Most real world optimization problems include uncertainty in the problem parameters, which are usually defined by probability distributions. Stochastic programming is used to model such problems, where the goal is to determine a policy that minimizes or maximizes the expectation of a function of the problem parameters and decision variables. However, a major drawback of stochastic programming models is that their size and complexity grow exponentially with the number of input parameters. Therefore, realistic instances of stochastic programs are large scale optimization models, for which efficient solution procedures need to be developed. We consider two classes of stochastic programming models which are motivated by two applications related to the field of aviation. These applications are used to develop models and solution procedures for two general problem classes, namely the stochastic network capacity planning problem and the project portfolio optimization problem.
The first stochastic programming problem we consider is the network capacity planning problem, which arises in capacity planning of systems with network structures, such as transportation terminals, roadways and telecommunication networks. We study this problem in the context of airport terminal capacity planning, and infer results for the general class of such problems. In the airport terminal capacity planning problem, the objective is to determine the optimal design and expansion capacities for different areas of the terminal in the presence of uncertainty in future demand levels and expansion costs, such that overall passenger delay is minimized. We model this problem as a nonlinear multistage stochastic integer program, which contains a multicommodity network flow structure representing the flow of passengers in the terminal. The formulation requires the use of time functions for maximum delays in passageways and processing stations, for which we derive approximations that account for the transient behavior of passenger flow. The deterministic equivalent of the developed stochastic programming model is solved via a branch and bound procedure, in which a bounding heuristic is used at the nodes of the branch and bound tree to obtain integer solutions. This improved approach is shown to be significantly effective in reducing the solution time of the problem over standard approaches.
In the second study, we consider the project portfolio optimization problem. This problem falls in the class of stochastic programs in which times of uncertainty realizations are dependent on the decisions made. We study this problem within the context of optimizing aviation technology development portfolios. In this problem, the amount of investment in a given technology project determines when the uncertainty in the performance of the technology is revealed. In general, the project portfolio management problem deals with the selection of research and development (R&D) projects and determination of optimal resource allocations for the current planning period such that the expected total discounted return or a function of this expectation for all projects over an infinite time horizon is maximized, given the uncertainties and resource limitations over a planning horizon. The problem contains endogenous stochastic parameters, i.e. some parameters such as the returns are known only after making an investment. Accounting for this endogeneity, we propose efficient modeling and solution approaches for the resulting multistage stochastic integer programming model. We first develop a formulation that is amenable to scenario decomposition, and is applicable to the general class of stochastic problems with endogenous uncertainty. We then demonstrate the use of the sample average approximation method in solving large scale problems of this class, where the sample problems are solved through Lagrangian relaxation and lower bounding heuristics.

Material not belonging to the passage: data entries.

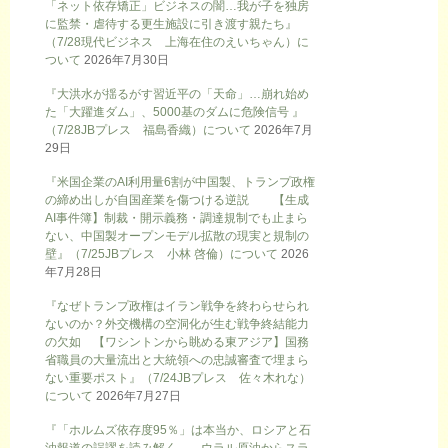
「ネット依存矯正」ビジネスの闇…我が子を独房
に監禁・虐待する更生施設に引き渡す親たち』
（7/28現代ビジネス 上海在住のえいちゃん）に
ついて
2026年7月30日
『大洪水が揺るがす習近平の「天命」…崩れ始め
た「大躍進ダム」、5000基のダムに危険信号 』
（7/28JBプレス 福島香織）について
2026年7月
29日
『米国企業のAI利用量6割が中国製、トランプ政権
の締め出しが自国産業を傷つける逆説 【生成
AI事件簿】制裁・開示義務・調達規制でも止まら
ない、中国製オープンモデル拡散の現実と規制の
壁』（7/25JBプレス 小林 啓倫）について
2026
年7月28日
『なぜトランプ政権はイラン戦争を終わらせられ
ないのか？外交機構の空洞化が生む戦争終結能力
の欠如 【ワシントンから眺める東アジア】国務
省職員の大量流出と大統領への忠誠審査で埋まら
ない重要ポスト』（7/24JBプレス 佐々木れな）
について
2026年7月27日
『「ホルムズ依存度95％」は本当か、ロシアと石
油報道の誤謬を読み解く ウラル原油からスラ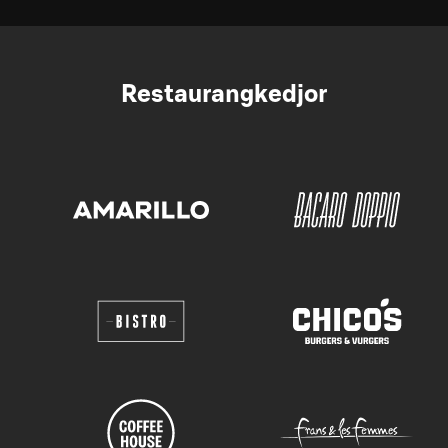
Restaurangkedjor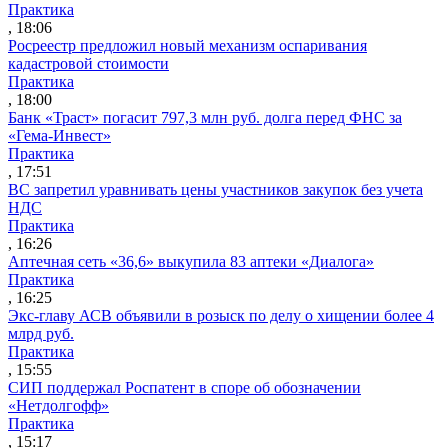
Практика
, 18:06
Росреестр предложил новый механизм оспаривания
кадастровой стоимости
Практика
, 18:00
Банк «Траст» погасит 797,3 млн руб. долга перед ФНС за
«Гема-Инвест»
Практика
, 17:51
ВС запретил уравнивать цены участников закупок без учета
НДС
Практика
, 16:26
Аптечная сеть «36,6» выкупила 83 аптеки «Диалога»
Практика
, 16:25
Экс-главу АСВ объявили в розыск по делу о хищении более 4
млрд руб.
Практика
, 15:55
СИП поддержал Роспатент в споре об обозначении
«Нетдолгофф»
Практика
, 15:17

Practical and theoretical contributions of the proposed approaches to the two classes of the stochastic programming problems studied are significant. In the practical context, implementation of the models will lead to significant savings in operations, especially since no previous comprehensive mathematical models exist for the two types of problems. Theoretical contributions on the other hand include the development of novel procedures to solve the problems efficiently, as well as the development of delay time functions for transient queuing systems.